We now have some data to work with.

Let's get to our data exploration here: **['data_eda'](./data_eda.ipynb)**

**Note for the future of this project** 

We will use this data for the initial iteration of insights and modelling. If we can determine that a profitable trading strategy is indeed possible we will circle back and invest more in our data collection and engineering process. Why?
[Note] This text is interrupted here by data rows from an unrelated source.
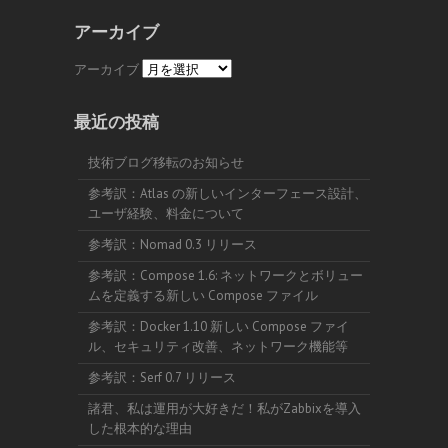
アーカイブ
アーカイブ
最近の投稿
技術ブログ移転のお知らせ
参考訳：Atlas の新しいインターフェース設計、
ユーザ経験、料金について
参考訳：Nomad 0.3 リリース
参考訳：Compose 1.6: ネットワークとボリュー
ムを定義する新しい Compose ファイル
参考訳：Docker 1.10 新しい Compose ファイ
ル、セキュリティ改善、ネットワーク機能等
参考訳：Serf 0.7 リリース
諸君、私は運用が大好きだ！私がZabbixを導入
した根本的な理由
As is stands our trading strategy is based on many conservative assumptions:
- We assume a non target class investment results in a 100% loss
    - In the real world, while many may be scams there are still growth opportunities between 2-15x, or even breakeven
- We assume target class investments cash out at 15x
    - While the average growth within our target class is greater than 15, we have not created a selling/take profit strategy, and it would be dishonest to assume that we could sell the abosulte peak of every toke, every time.
- Gas fees, liquidity, and transaction limits are factors in modelling, but not factored when evaluation profitability
    - When the selling strategy is created, these must be accounted for
 
Creating specific trading strategies requires extensive data, which will likely include scraping the blockchain itself. As it stands now we have a snapshot of the beginning and peak of each token, but to truly create a thorough strategy we need all the trading volume and moves inbetween. 

Before we invest such resouces in aquiring this data, we need a baseline case to determine if this asset class of crypto is profitable at all.